Problem requirements: The following data has a line with "Manufacturing" and a line with "top covering categories.". Write out exactly those lines and all the lines between them.

Data section:
:::

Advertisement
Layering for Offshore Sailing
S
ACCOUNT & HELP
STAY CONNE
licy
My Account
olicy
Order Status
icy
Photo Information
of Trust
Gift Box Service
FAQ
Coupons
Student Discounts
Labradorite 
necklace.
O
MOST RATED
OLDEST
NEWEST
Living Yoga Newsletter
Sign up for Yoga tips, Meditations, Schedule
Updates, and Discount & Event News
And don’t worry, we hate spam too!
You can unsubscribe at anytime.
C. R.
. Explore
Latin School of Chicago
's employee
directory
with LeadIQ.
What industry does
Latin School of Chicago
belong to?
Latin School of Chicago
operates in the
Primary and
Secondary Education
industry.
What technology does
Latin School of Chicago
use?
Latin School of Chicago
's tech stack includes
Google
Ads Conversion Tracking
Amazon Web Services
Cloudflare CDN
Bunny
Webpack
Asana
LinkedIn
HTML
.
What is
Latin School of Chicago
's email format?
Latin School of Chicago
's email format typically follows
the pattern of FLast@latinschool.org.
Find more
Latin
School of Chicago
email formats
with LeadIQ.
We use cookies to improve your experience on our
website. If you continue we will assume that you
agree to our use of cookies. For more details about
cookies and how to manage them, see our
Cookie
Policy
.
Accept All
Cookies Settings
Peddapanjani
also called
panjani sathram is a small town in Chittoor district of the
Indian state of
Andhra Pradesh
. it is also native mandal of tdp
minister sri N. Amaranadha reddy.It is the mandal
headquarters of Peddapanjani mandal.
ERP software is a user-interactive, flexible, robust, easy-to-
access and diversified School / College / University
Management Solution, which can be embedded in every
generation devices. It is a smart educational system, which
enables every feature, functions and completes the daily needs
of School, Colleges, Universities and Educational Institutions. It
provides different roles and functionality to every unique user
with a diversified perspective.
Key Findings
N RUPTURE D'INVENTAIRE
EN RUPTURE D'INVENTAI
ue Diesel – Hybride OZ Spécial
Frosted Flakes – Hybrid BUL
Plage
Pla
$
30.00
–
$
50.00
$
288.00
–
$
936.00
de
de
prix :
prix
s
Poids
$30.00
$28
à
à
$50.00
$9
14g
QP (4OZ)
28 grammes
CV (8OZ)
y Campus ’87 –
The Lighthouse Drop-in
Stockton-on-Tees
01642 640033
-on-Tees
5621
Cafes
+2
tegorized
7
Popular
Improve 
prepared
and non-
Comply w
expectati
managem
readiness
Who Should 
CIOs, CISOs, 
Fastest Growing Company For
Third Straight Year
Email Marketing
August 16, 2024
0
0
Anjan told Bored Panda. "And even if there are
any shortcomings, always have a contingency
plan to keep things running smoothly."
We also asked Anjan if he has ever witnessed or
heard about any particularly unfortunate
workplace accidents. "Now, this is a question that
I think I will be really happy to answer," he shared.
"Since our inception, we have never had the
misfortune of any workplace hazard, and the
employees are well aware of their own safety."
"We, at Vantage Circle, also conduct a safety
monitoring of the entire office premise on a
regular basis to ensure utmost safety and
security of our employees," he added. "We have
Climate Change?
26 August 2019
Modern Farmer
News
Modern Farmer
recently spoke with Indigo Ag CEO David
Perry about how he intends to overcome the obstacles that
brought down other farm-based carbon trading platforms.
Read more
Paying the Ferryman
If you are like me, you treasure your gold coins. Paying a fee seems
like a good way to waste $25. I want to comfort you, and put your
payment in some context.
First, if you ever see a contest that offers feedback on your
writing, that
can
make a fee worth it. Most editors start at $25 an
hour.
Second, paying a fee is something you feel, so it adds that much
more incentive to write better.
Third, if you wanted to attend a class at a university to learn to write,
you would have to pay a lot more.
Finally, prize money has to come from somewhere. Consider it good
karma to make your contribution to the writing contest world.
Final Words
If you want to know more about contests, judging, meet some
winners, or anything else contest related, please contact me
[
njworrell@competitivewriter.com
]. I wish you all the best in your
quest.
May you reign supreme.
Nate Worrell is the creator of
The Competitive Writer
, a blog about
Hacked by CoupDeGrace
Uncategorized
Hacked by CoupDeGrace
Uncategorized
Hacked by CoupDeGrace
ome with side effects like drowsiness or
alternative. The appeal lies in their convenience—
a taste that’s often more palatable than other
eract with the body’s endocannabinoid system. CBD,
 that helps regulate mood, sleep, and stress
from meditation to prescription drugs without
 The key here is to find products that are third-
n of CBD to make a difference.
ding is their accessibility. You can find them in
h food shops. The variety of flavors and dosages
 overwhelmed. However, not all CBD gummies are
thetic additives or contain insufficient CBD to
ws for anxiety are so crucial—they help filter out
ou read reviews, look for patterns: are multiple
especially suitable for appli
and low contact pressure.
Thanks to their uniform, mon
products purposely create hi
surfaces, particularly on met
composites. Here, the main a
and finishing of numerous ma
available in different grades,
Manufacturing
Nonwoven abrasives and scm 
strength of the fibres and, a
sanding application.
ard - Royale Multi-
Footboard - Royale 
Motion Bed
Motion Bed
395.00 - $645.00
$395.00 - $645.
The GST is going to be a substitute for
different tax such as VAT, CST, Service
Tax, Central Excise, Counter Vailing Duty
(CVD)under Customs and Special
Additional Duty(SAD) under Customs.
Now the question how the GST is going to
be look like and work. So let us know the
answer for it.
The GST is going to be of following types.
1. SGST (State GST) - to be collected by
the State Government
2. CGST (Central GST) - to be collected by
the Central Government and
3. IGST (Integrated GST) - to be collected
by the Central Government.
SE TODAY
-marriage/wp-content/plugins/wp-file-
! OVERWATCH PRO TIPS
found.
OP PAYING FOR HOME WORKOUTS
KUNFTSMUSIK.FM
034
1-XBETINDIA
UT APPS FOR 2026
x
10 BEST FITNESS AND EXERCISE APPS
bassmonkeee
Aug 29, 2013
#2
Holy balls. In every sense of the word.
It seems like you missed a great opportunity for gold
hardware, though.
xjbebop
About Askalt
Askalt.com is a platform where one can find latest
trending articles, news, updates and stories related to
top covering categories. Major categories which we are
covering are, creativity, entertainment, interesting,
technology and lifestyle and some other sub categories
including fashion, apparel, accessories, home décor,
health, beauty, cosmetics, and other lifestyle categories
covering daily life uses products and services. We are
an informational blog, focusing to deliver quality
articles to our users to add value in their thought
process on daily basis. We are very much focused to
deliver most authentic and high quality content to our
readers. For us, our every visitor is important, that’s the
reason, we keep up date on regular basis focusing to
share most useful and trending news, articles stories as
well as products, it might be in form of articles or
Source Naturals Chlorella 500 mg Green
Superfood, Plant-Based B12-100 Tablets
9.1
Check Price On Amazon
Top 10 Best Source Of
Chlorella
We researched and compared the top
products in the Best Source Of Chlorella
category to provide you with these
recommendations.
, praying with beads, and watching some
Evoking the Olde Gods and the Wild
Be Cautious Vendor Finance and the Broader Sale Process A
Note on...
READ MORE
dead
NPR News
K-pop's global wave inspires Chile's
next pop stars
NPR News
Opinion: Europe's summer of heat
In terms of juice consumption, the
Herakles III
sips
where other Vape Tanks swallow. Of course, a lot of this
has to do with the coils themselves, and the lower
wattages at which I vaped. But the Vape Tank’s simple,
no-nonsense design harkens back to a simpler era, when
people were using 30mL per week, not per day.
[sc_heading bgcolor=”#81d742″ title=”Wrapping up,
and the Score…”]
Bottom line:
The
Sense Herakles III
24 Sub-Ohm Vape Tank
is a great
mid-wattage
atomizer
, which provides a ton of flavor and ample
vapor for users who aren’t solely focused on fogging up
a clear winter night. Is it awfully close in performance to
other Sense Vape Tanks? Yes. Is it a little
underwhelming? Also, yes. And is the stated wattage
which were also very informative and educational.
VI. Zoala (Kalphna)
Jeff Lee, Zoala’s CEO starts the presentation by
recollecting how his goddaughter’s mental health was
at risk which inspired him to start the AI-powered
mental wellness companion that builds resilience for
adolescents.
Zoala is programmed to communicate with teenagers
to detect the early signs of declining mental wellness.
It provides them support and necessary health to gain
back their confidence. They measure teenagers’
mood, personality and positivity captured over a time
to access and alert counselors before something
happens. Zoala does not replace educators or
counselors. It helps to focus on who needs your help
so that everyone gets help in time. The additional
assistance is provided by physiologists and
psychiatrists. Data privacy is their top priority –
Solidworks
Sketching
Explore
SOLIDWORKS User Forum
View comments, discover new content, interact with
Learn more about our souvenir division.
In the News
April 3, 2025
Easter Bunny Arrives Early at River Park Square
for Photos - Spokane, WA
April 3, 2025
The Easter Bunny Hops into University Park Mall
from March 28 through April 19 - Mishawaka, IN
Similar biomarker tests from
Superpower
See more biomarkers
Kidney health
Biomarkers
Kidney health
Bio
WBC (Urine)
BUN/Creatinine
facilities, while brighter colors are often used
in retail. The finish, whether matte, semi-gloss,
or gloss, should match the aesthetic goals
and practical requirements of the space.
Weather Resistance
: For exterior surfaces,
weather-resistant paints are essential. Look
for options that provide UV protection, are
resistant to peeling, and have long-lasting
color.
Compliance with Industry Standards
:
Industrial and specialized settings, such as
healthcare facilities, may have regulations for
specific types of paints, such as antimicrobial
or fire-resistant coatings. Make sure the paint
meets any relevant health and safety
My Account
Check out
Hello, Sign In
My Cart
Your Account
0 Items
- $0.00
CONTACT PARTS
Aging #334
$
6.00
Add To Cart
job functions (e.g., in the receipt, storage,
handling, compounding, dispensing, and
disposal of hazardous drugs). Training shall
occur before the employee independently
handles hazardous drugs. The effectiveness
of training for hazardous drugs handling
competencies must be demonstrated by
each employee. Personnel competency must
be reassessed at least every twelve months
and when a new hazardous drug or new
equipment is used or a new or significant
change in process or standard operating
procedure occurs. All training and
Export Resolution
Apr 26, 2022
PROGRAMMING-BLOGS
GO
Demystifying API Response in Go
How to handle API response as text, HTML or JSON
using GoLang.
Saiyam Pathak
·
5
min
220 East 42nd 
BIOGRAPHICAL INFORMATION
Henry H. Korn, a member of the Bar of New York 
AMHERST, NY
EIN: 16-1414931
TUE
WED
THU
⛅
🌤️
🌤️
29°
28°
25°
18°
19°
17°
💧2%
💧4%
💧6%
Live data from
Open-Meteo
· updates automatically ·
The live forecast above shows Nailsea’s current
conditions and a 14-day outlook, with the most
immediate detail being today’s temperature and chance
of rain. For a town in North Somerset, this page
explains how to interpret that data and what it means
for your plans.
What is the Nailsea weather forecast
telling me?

:::

Task solution:
Manufacturing
Nonwoven abrasives and scm 
strength of the fibres and, a
sanding application.
ard - Royale Multi-
Footboard - Royale 
Motion Bed
Motion Bed
395.00 - $645.00
$395.00 - $645.
The GST is going to be a substitute for
different tax such as VAT, CST, Service
Tax, Central Excise, Counter Vailing Duty
(CVD)under Customs and Special
Additional Duty(SAD) under Customs.
Now the question how the GST is going to
be look like and work. So let us know the
answer for it.
The GST is going to be of following types.
1. SGST (State GST) - to be collected by
the State Government
2. CGST (Central GST) - to be collected by
the Central Government and
3. IGST (Integrated GST) - to be collected
by the Central Government.
SE TODAY
-marriage/wp-content/plugins/wp-file-
! OVERWATCH PRO TIPS
found.
OP PAYING FOR HOME WORKOUTS
KUNFTSMUSIK.FM
034
1-XBETINDIA
UT APPS FOR 2026
x
10 BEST FITNESS AND EXERCISE APPS
bassmonkeee
Aug 29, 2013
#2
Holy balls. In every sense of the word.
It seems like you missed a great opportunity for gold
hardware, though.
xjbebop
About Askalt
Askalt.com is a platform where one can find latest
trending articles, news, updates and stories related to
top covering categories. Major categories which we are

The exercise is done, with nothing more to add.